start Excerpted text

It is pitch black.
There are four positions we are told we may take if it becomes too intense — though leaving is not one of them.
Sitting upright on the circular stone bench built into the dome.
Curled on the bench.
Sitting on the earthen floor.
Or chest down against the ground.
I remain upright on the stone.
The first surge comes when her male helper brings in the glowing coals. He opens the small door, and she heaves them with a pitchfork into the center of the dome. A bucket of water follows.
Steam erupts.
She begins with the body.
“What is your relationship to your body?
To your father’s seed?
To your mother’s womb?
To the Great Father?
To the Great Mother?”
More coals. She counts to four in Spanish as the door is covered again.
Uno. Dos. Tres. Cuatro.
Pitch black. No sight of her. No sight of my daughter.
Only heat.
Again, the door opens. More coals. More water. Sweat dripping down my spine. The mental layer.
“How are you loving in your mind?
Do you breathe well?
Breath is love. The opposite is fear.”

end Excerpted text

### Task instructions
**1)** Answer these questions from the dome ceremony passage:
(a) How many positions are the participants told they may take if it becomes too intense?
(b) Who brings the glowing coals into the dome?
(c) In what language does she count as the door is covered again?
**2)** Write what comes next in the dome ceremony passage, picking up after its final line.
The data after the dome ceremony passage is not needed here.

start Data section

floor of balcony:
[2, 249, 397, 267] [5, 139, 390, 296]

end Data section

### Results for the exercise
**1)**
(a) Four.
(b) Her male helper.
(c) Spanish.

**2)**
The water hits the coals.
She speaks of emotion — of water.
We cry when we are angry. When we are sad. When we are in awe.
Water is life. It moves. As our emotions move.
Another round. The grandmother coals are brought. This time she asks permission for the helpers to enter the dome with us. Too heavy even for her.
Bright red in the center. A firm countdown. The opening covered.
The greatest heat surge yet.
It feels as though spirit itself is stoking every opening in my body.
Each time the door opens and closes.
Each time the coals arrive.
Each time she counts.
I remain in the first position.
Right hand, fingertips gently touching the stone beneath me. It is warm now, slick with a puddle of my own sweat. That becomes my home base.
My breath is slow. Subtle. Deep. Expanding into my ribs.
I know I can stay.
When it is over, she tells us to crawl out.
We do not stand. We crawl.
Toward the still-burning fire across from us.
My body is shaking — not from fear, but from something that has been broken open.
I press my palms and knees into the earth.
My daughter emerges behind me.
Then the shaman comes out. She does not speak. She lowers herself fully onto the ground — arms extended; body surrendered — in a complete pranam.
Seven minutes. Maybe more.
She remains there in silence.
Reverence pouring through her body.
And I understand.
This was never about enduring heat.
It was about bowing to it.
About breathing with it, if one dares.
Devotion.
Breath as devotion. Life.
Breath as empowerment.
Breath as fierce feminine force.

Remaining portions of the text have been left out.